I decided to go for this position because I felt like it would be risk free for me and I wouldn’t have to expend too much energy on this morning round. A practical choice considering the situation. 13. Bd2 Nc6 14. Nb5 Trying to gain control of the c-file. 14… Rfd8 15. Rfc1 Bf8 16. Be2 Ne4 17. Be1 Nd6 18. a3 Nxb5 19. Bxb5 Na7 20. Bd3 Rdc8 Black plans to exchange the rooks and then claim that White can’t find a breakthrough.

21. g4 I decided to expand on the king-side while Black takes time to trade off the rooks. 21… Rxc1 22. Rxc1 Rc8 23. Rxc8 Nxc8 24. f3 Preparing e4. 24… Nd6 25. a4 Be7 26. e4?! This move appears to be rushed. I should have maneuvered my pieces around a bit more before making this commitment. Figuring out what Black would do if I would continue with b3 and placing my king on e2 would have been more logical.  Kf8 27. Kf1 Ke8 28. Ke2 f5! I spent a lot of time on this position.
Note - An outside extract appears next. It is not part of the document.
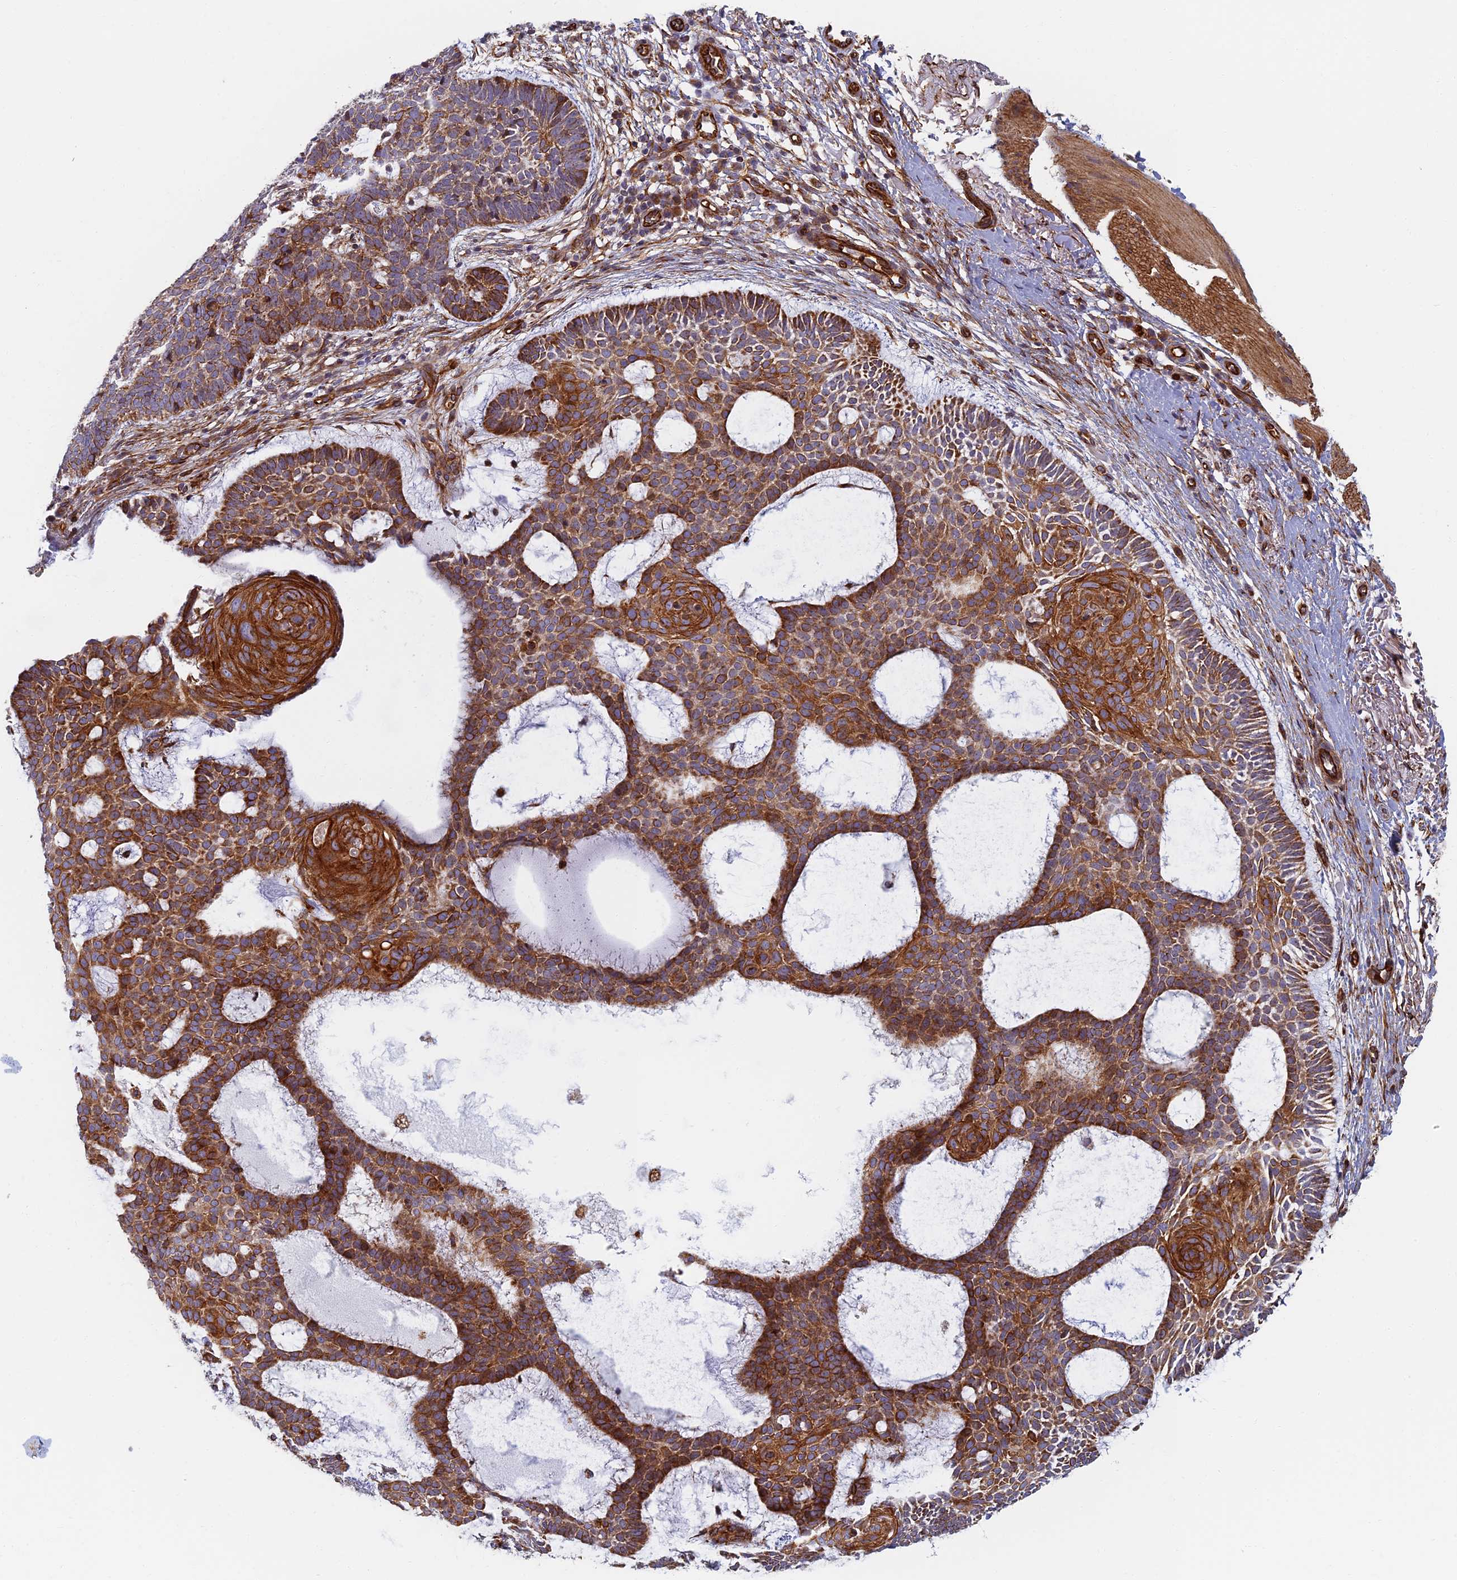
{"staining": {"intensity": "strong", "quantity": ">75%", "location": "cytoplasmic/membranous"}, "tissue": "skin cancer", "cell_type": "Tumor cells", "image_type": "cancer", "snomed": [{"axis": "morphology", "description": "Basal cell carcinoma"}, {"axis": "topography", "description": "Skin"}], "caption": "Basal cell carcinoma (skin) was stained to show a protein in brown. There is high levels of strong cytoplasmic/membranous expression in approximately >75% of tumor cells. (Brightfield microscopy of DAB IHC at high magnification).", "gene": "ABCB10", "patient": {"sex": "male", "age": 85}}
I can win a pawn with 29.gxf5 gxf5 30.exd5 exd5 31.Bg3 Kd7 32.Bxd6 Kxd6 33. Bxf5 h6, but Black will have no problems drawing the arising opposite coloured-bishop endgame. 29. e5?! Not creating any new problems for Black and just kills the position. 29… Nc8

This was decision time for me. Moves like f4 and b4 crossed my mind in an attempt to try to keep playing for a win, which is quite unlikely because Black is very solid and my Bishops do not promise a way to break in. With this being the morning round, I decided to force a draw at once and get ready for the next game. 30. a5 bxa5 31. Bxa5 b6 32. Ba6 bxa5 33. Bxc8 Kf7 34. gxf5 gxf5 35. Kd3 1/2-1/2 We agreed to a draw.

Not an impressive game at all, but I got a rare opportunity to sleep well between rounds and get some needed rest. I knew that I would need to play more ambitiously with the White pieces for the rest of the tournament. A lot of the top seeds were losing points in this round.

From Toluca

Just a quick update. I’m very happy to announce a four way tie for first at the Continental Championships in Toluca. I got second place on tiebreak! You can check out the tournament website for now. Some of the games are entered inaccurately. There are no final results online yet.